# Preheating questions



## lotgod (Aug 24, 2017)

Ok guys/gals,

I did a few searches, but wasn't seeing everything I looked for.

I have a Home Depot Masterbuilt Pro dual fuel, running on propane.  I ditched the stock wood chip and water pans for a cast iron chip pan and larger water pan.  Also got some nomex seal tape for around the doors.  I have a needle valve coming tomorrow for fine tuning as I couldn't keep the temp where I wanted it.

I do see that people are recommending preheating my smoker before I put any food in.  I made the mistake last week (my first time smoking) of not doing that before I put my food in, so it took a long time to get to the proper air temp.  Are you folks going above desired temp initially, they dialing back to your preferred temp once the food is in?  Also, do you wait until up to preheat temps to put wood chips in?

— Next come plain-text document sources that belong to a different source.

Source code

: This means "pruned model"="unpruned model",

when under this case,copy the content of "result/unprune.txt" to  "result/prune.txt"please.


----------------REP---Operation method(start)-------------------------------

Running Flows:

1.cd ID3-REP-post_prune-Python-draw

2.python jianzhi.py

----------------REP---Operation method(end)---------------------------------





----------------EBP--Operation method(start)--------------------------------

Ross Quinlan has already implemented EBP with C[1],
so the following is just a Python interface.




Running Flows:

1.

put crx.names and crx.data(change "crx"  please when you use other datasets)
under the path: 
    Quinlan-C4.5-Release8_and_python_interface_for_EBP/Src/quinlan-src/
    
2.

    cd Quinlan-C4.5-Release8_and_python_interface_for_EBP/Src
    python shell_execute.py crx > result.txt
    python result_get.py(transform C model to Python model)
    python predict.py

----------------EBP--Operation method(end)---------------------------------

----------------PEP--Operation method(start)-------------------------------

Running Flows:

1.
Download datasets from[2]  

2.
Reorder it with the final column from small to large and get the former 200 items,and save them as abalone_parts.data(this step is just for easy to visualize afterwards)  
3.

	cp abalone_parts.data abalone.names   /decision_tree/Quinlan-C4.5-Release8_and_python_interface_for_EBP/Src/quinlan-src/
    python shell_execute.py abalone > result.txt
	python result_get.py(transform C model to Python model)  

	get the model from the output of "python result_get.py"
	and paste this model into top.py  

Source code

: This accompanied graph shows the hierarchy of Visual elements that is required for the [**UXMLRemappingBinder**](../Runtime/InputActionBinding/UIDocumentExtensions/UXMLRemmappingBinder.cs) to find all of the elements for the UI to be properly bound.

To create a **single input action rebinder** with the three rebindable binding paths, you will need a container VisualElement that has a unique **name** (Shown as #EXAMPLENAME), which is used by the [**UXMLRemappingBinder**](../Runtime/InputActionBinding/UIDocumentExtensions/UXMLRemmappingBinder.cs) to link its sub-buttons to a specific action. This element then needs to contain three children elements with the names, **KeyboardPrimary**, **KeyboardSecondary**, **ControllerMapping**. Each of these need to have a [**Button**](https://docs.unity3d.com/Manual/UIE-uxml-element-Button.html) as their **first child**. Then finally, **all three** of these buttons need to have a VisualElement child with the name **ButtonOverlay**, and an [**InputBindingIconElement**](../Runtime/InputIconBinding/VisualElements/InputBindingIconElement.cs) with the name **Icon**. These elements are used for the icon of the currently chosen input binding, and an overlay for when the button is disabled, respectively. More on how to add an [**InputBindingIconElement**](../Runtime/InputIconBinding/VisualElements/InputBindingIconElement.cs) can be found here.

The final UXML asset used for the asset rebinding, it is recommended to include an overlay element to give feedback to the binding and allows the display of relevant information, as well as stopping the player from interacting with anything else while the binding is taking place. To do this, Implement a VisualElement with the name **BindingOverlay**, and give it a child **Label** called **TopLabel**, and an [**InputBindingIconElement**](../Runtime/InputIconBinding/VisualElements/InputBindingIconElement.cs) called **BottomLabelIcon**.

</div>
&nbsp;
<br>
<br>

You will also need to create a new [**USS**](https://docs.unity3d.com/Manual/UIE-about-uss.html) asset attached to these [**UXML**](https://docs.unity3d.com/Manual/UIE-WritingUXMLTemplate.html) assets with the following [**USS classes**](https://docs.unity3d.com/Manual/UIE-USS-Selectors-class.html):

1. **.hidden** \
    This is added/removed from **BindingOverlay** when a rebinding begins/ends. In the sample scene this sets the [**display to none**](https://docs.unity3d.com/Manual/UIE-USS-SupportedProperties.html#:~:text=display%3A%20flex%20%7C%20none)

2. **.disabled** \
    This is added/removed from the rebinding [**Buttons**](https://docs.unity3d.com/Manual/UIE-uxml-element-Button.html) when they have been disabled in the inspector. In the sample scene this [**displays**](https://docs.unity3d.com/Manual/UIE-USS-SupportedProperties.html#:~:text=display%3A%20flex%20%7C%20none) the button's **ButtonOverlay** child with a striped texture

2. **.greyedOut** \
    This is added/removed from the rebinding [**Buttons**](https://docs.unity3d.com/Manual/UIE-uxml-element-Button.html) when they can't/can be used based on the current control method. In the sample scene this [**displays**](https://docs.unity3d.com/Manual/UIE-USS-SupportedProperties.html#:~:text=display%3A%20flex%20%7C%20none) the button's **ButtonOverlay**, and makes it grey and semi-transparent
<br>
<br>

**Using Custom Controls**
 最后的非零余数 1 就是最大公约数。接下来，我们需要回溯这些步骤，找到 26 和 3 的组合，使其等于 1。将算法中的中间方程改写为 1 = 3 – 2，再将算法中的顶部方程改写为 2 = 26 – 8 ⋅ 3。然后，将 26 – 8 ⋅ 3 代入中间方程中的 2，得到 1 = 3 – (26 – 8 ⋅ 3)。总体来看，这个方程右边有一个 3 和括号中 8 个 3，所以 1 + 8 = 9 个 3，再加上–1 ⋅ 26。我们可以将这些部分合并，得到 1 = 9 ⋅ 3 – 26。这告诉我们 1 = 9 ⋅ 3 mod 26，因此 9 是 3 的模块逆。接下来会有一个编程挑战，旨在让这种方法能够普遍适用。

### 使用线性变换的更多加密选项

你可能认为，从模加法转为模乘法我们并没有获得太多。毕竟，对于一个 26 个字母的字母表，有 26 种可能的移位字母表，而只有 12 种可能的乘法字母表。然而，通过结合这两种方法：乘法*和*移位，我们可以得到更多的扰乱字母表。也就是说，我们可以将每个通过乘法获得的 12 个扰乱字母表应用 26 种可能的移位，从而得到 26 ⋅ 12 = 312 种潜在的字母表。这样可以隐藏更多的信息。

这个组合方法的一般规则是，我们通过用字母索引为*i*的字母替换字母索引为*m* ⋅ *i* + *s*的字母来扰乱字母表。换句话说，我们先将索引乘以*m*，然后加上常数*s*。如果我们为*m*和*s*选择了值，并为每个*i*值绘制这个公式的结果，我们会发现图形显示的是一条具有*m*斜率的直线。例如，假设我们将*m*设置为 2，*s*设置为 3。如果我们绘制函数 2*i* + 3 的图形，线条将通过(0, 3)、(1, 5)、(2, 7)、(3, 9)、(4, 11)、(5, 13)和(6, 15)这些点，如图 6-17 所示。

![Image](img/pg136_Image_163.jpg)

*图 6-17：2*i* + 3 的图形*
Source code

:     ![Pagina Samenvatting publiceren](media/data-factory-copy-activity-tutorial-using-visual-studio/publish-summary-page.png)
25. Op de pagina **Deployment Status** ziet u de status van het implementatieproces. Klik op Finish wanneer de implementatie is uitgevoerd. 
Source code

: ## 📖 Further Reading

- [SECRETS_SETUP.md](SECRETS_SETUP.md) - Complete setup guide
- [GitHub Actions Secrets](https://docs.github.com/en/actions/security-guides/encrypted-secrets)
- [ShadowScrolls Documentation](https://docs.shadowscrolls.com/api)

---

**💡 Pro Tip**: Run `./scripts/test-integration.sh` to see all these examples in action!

Any help or insight would be greatly appreciated!


----------



## billp (Aug 24, 2017)

I have same smoker. I preheat to temp I'm smoking at with wood chips in


----------



## domerskee (Aug 25, 2017)

Depends what I'm cooking. I run a smoke vault.  If I'm doing a smaller cook, I just go to the desired temp. If I'm doing more, like tonight (8 pork butts) I'll start it out 10-15 degrees high knowing it's gonna lose some ground initially.


----------



## jonrw70 (Aug 29, 2017)

Billp said:


> I have same smoker. I preheat to temp I'm smoking at with wood chips in



To get rid of the white heavy smoke as it first starts up?


----------



## billp (Aug 29, 2017)

I don't usually have white heavy smoke. If you do then your wood is usually burning too hot. Getting too much ooxygen. You want it to kinda smolder


----------